Grinning like a damned idiot, Levi headed into the store and grabbed shampoo and the other toiletries he hated to pack and headed to pay. He was aware that he was drawing attention from the other shoppers and store employees and he gave them all his most sincere smiles. He had to behave here. This was Joe’s hometown. No hitting on the cute girl shopping in aisle three. No flirting with the beautiful forty-something buying apples. No making the young—very young—cashier blush.

Back in his car, he started toward Joe’s place. He had instructions printed off from Joe’s email. He knew Joe and Phoebe lived out in the country outside of town, and Levi couldn’t wait to see this. Sapphire Falls
was
the country as far as Levi was concerned.

He’d only gotten about a mile outside of town and turned onto the dirt road when he realized that his brother no longer drove a sports car, not because he’d matured and no longer put his self-worth in material things, but because a low-slung coupe was impractical on roads that were gravel and mud and snow.

Creeping along, praying as he went that he wouldn’t get stuck out here where he had no one to call and no idea how exactly to get to Joe’s on foot, Levi made it another mile before there was another road. He glanced at the directions in his lap. He didn’t dare actually stop the car for fear of not getting it going again so he kept moving as he read the tiny type.
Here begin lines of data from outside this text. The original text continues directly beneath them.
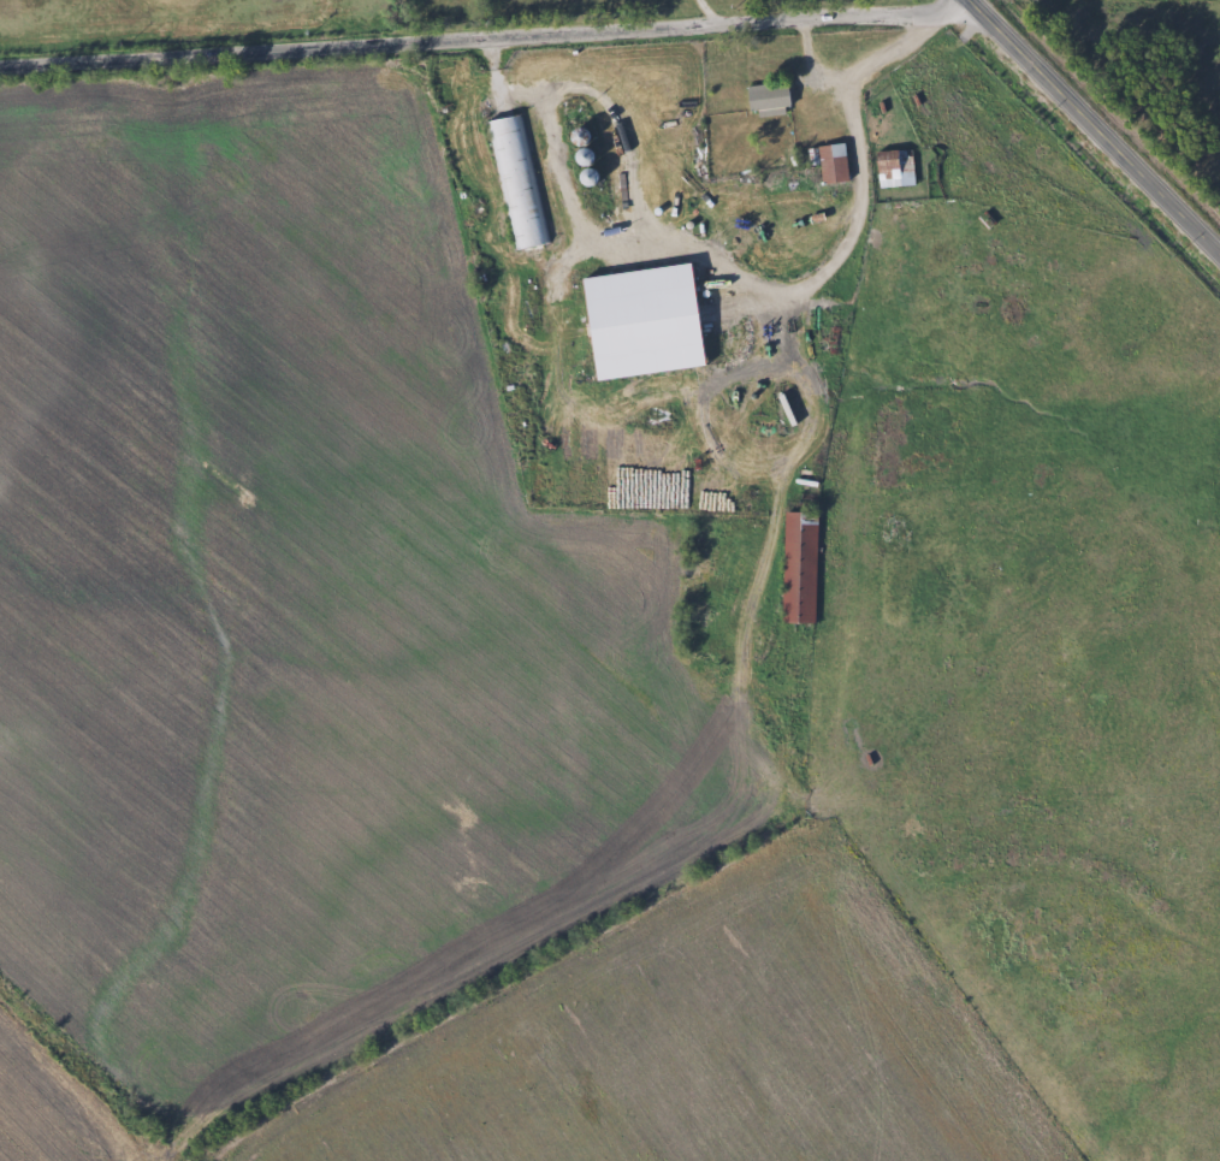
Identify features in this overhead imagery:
road: (712, 13)
road: (487, 41)
road: (858, 73)
building: (767, 96)
road: (1093, 127)
building: (831, 163)
building: (893, 169)
building: (517, 182)
road: (698, 256)
building: (890, 538)
building: (798, 567)
building: (887, 616)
Why hadn’t he increased the font size? He was supposed to go another hundred yards and he’d find Joe’s driveway.

One hundred yards later there was another dirt road. This was narrower, bordered on both sides by big old trees and with two deep ruts running from the road up to the house he could see in the distance. Deep ruts that were obviously caused by truck tires.

Awesome.

He turned in, grimacing as he heard and felt the crusty snow underneath dragging along the bottom of the car.

He finally made it to the house, pulled over onto a flat slab of cement beside the garage and turned off the ignition. Thank goodness.

At least, he hoped this was Joe’s place. And he hoped that his brother’s truck was here and that they’d left the keys.

The front door key was under the ceramic frog as Joe had said it would be, and a minute later, Levi let himself into the farm house with his suitcase and grocery sack.

He let the bags fall as he took in a big lungful of air. The house smelled amazing. It was neat and homey. There were no Christmas decorations up yet, but it was only the twentieth and Joe and Phoebe were supposed to be home on the twenty-second. They’d all decorate together. Levi felt a surge of happiness. Pure, unadulterated happiness. It had nothing to do with a winning poker hand or a shot of alcohol or a woman’s cleavage. It was about feeling at home, warm, safe, cared about.

Levi Spencer would never ever admit it to anyone, ever, but when Joe had invited him to Sapphire Falls, Levi had felt his heart actually swell. The organ he’d thought shriveled like a raisin long ago had thumped in his chest, reminding him that it was there and working.